Destination configuration:
- Connection pooling and limits for Cribl HTTP/TCP Destinations that relay to on-prem or third-party targets.
- Timeouts and retry behavior on HTTP-family Destinations (including Cribl HTTP, object stores, and APIs) to handle long-latency or intermittently reachable targets gracefully.
For details, see About Destination Backpressure Triggers.
Hybrid Transport Strategy
Hybrid topologies (on-prem Workers/Edge Nodes to the Cribl.Cloud Leader) must maintain protocol consistency across trust boundaries. The strategy is to confine high-risk, low-visibility protocols (UDP) to local network segments while using robust, stateful tunnels for long-haul transit.
Cross-Boundary Links
Between on-prem Worker Groups/Fleets and Cribl.Cloud, or Cribl.Cloud and SaaS/SIEM/object stores, use Cribl HTTP or Cribl TCP Destination/Source pairs over TLS-protected TCP whenever you are sending data between the Leader or Worker Groups.
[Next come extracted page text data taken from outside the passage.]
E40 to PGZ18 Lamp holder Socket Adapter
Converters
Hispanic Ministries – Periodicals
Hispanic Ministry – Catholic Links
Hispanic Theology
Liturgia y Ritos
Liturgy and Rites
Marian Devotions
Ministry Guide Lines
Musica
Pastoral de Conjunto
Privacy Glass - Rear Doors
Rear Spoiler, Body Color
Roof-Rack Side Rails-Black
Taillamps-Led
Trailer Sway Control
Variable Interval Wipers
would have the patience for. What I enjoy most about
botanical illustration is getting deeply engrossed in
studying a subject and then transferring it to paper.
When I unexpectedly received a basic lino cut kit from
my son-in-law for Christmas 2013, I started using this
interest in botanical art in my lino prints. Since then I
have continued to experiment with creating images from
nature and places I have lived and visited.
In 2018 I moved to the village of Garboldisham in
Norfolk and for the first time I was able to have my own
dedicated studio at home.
This avoids double-billing and provides a consistent, authenticated transport for inter-Organization and inter-Workspace data movement.
Limit UDP to short, controlled paths such as:
- From a device to the local Edge Node.
- From a device to a local on-prem Worker Group.
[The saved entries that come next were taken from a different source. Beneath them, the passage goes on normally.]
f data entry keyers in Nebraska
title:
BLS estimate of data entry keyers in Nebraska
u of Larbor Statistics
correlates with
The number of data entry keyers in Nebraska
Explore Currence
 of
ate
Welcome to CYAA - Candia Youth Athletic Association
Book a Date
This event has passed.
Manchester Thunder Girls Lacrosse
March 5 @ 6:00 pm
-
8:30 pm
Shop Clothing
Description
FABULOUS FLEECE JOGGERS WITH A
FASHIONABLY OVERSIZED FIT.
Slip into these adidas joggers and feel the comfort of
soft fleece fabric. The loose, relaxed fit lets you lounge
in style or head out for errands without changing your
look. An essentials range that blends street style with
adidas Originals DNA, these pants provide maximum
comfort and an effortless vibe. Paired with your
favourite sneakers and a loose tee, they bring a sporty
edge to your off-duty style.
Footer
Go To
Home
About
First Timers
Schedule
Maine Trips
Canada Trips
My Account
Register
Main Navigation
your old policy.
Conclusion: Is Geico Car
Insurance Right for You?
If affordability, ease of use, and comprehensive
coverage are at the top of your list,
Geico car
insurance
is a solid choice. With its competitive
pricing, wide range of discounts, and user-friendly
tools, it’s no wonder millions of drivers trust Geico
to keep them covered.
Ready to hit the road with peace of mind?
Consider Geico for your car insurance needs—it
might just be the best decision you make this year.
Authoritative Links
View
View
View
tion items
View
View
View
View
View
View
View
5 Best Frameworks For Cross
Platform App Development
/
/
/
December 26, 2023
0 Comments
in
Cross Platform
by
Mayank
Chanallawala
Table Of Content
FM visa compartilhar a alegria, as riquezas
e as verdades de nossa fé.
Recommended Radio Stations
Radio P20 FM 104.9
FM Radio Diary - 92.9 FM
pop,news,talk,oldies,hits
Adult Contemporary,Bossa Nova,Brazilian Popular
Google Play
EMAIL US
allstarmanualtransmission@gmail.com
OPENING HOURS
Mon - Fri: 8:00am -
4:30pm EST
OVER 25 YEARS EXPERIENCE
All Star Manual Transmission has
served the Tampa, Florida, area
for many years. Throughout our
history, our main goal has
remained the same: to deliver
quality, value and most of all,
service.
Forward the data via TCP and TLS (Cribl HTTP, Cribl TCP, or syslog TCP/TLS).
This pattern ensures that:
- Any lossy behavior of UDP is confined to a local, observable network segment.
- Long-haul links benefit from TCP congestion control, retry semantics, and TLS encryption.
Handling High-Latency
For WAN/VPN paths between Cribl components and downstream systems (for example, Cribl.Cloud to on-prem SIEM, or on-prem Worker Nodes to a cloud object storage):
- Increase Destination timeouts and retry intervals to reflect realistic round-trip times and maintenance windows.
- Rely on PQs at the sending side (Worker Nodes or Edge Nodes) to provide durability while the downstream is unreachable or slow, rather than trying to keep connections open indefinitely.
- For syslog-heavy environments, combine PQ with the guidance in Syslog to Cribl Stream Reference Architecture and Syslog Best Practices to balance durability, cost, and acceptable loss.